In the data below, one line contains "(266, 789) none" and a later one contains "[443,191,733,207] [443,215,557,230] serán". Print both, with every line between them, exactly and alone.

◇ ◇ ◇ ◇

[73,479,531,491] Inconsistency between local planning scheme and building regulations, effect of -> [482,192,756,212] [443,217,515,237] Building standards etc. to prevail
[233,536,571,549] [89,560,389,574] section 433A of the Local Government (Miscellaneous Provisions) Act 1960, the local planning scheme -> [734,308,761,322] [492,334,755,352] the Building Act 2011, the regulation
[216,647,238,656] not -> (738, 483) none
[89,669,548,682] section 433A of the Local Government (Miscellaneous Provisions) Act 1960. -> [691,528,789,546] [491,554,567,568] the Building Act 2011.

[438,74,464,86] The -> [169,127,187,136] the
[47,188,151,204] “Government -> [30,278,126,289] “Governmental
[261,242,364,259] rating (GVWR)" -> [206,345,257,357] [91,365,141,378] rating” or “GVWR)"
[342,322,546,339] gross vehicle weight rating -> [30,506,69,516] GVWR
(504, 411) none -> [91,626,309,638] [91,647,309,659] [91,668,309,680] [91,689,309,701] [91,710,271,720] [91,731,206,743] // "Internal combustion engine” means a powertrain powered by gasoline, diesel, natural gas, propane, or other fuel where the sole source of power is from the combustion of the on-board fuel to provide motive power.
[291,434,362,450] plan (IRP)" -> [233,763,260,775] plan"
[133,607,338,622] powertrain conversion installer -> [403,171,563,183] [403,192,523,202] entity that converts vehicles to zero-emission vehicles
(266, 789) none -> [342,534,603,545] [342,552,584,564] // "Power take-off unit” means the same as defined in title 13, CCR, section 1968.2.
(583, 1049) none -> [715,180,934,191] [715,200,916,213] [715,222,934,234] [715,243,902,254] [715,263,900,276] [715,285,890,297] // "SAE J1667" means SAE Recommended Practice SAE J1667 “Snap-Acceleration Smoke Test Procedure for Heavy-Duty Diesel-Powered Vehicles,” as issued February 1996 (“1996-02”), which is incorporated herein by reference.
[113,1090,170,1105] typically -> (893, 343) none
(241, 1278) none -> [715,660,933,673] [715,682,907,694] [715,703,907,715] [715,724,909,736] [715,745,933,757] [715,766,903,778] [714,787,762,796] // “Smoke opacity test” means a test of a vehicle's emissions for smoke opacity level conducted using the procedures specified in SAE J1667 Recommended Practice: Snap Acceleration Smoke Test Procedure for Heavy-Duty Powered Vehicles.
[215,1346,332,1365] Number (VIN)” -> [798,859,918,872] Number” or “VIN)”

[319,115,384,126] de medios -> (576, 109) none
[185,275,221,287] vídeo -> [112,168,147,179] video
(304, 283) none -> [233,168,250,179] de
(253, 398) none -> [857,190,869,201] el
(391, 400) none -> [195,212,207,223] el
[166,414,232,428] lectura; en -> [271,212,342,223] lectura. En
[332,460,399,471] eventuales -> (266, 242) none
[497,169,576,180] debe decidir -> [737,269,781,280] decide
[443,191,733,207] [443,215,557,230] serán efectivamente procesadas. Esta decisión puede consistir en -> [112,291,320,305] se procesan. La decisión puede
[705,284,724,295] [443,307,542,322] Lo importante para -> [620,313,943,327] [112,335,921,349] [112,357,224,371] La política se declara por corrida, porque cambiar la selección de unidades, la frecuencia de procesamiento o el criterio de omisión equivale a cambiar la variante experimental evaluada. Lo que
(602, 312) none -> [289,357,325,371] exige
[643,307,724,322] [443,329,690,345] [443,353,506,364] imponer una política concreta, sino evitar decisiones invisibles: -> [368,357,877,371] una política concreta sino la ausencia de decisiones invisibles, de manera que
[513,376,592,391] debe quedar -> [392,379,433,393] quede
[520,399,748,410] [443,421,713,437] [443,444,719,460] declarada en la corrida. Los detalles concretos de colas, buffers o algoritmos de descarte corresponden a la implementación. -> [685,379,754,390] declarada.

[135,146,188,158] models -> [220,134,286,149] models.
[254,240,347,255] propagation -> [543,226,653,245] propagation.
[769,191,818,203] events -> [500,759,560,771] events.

◇ ◇ ◇ ◇

**Solution:**
(266, 789) none -> [342,534,603,545] [342,552,584,564] // "Power take-off unit” means the same as defined in title 13, CCR, section 1968.2.
(583, 1049) none -> [715,180,934,191] [715,200,916,213] [715,222,934,234] [715,243,902,254] [715,263,900,276] [715,285,890,297] // "SAE J1667" means SAE Recommended Practice SAE J1667 “Snap-Acceleration Smoke Test Procedure for Heavy-Duty Diesel-Powered Vehicles,” as issued February 1996 (“1996-02”), which is incorporated herein by reference.
[113,1090,170,1105] typically -> (893, 343) none
(241, 1278) none -> [715,660,933,673] [715,682,907,694] [715,703,907,715] [715,724,909,736] [715,745,933,757] [715,766,903,778] [714,787,762,796] // “Smoke opacity test” means a test of a vehicle's emissions for smoke opacity level conducted using the procedures specified in SAE J1667 Recommended Practice: Snap Acceleration Smoke Test Procedure for Heavy-Duty Powered Vehicles.
[215,1346,332,1365] Number (VIN)” -> [798,859,918,872] Number” or “VIN)”

[319,115,384,126] de medios -> (576, 109) none
[185,275,221,287] vídeo -> [112,168,147,179] video
(304, 283) none -> [233,168,250,179] de
(253, 398) none -> [857,190,869,201] el
(391, 400) none -> [195,212,207,223] el
[166,414,232,428] lectura; en -> [271,212,342,223] lectura. En
[332,460,399,471] eventuales -> (266, 242) none
[497,169,576,180] debe decidir -> [737,269,781,280] decide
[443,191,733,207] [443,215,557,230] serán efectivamente procesadas. Esta decisión puede consistir en -> [112,291,320,305] se procesan. La decisión puede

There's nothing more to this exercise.